Gegebener Text:
%%

Breakdance – B-Girls mitten in Berlin

An einem späten Freitagnachmittag, erschöpft auf dem Weg nach Hause,  von der Potsdamer Str. kommend, durchquere ich den Park am Gleisdreieck und sehe beim Tanzen eine Gruppe von Mädels,  die wie es sich später herausstellte, zwischen 14 und 18 Jahren sind. Rucksäcke, Jacken und Mäntel liegen auf der Wiese herum. Ohne groß zu überlegen habe ich sie angesprochen und gefragt, was das „Zusammenhocken“ auf sich hat.

Während die ersten großen und neugierigen Augen sichtbar wurden, eine, (und später würde ich erfahren, dass es sich dabei um Pia handelt), hat mitbekommen, dass ein Mann in nächster Nähe Photos und Videos von den Mädels machte. Unerlaubt, versteht sich. Gleich sind 3 Mädels zu dem frechen Zeitgenossen rüber gegangen um ihm die Leviten zu lesen, während ich den „Rest“ der Gruppe über meine Absichten – einen Bericht zu machen, konkreter erläuterte.

%%

Vorliegende Daten:
%%

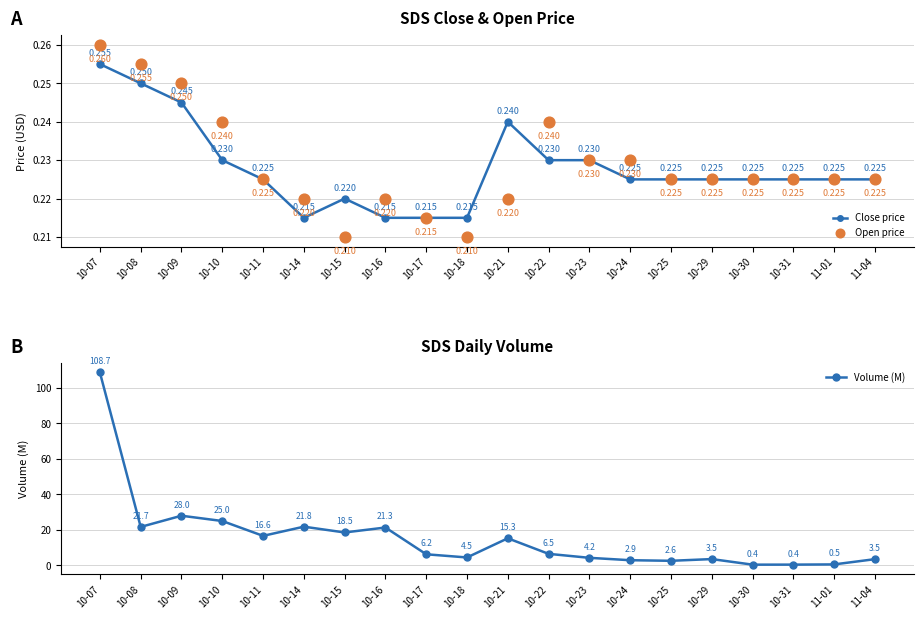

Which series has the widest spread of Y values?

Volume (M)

%%
%%

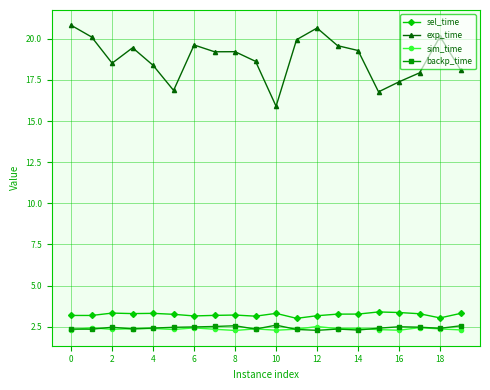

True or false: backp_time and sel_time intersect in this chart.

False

%%

Aufgabenstellung: Schreibe die Passage aus dem Text über die B-Girls in Berlin noch einmal ab, beginnend bei den Worten „Breakdance – B-Girls“ und endend nach „auf sich hat.“. Tausche darin „Freitagnachmittag“ gegen „Montagnachmittag“. Die Daten spielen für die Bearbeitung keine Rolle.

Ergebnis:
Breakdance – B-Girls mitten in Berlin

An einem späten Montagnachmittag, erschöpft auf dem Weg nach Hause,  von der Potsdamer Str. kommend, durchquere ich den Park am Gleisdreieck und sehe beim Tanzen eine Gruppe von Mädels,  die wie es sich später herausstellte, zwischen 14 und 18 Jahren sind. Rucksäcke, Jacken und Mäntel liegen auf der Wiese herum. Ohne groß zu überlegen habe ich sie angesprochen und gefragt, was das „Zusammenhocken“ auf sich hat.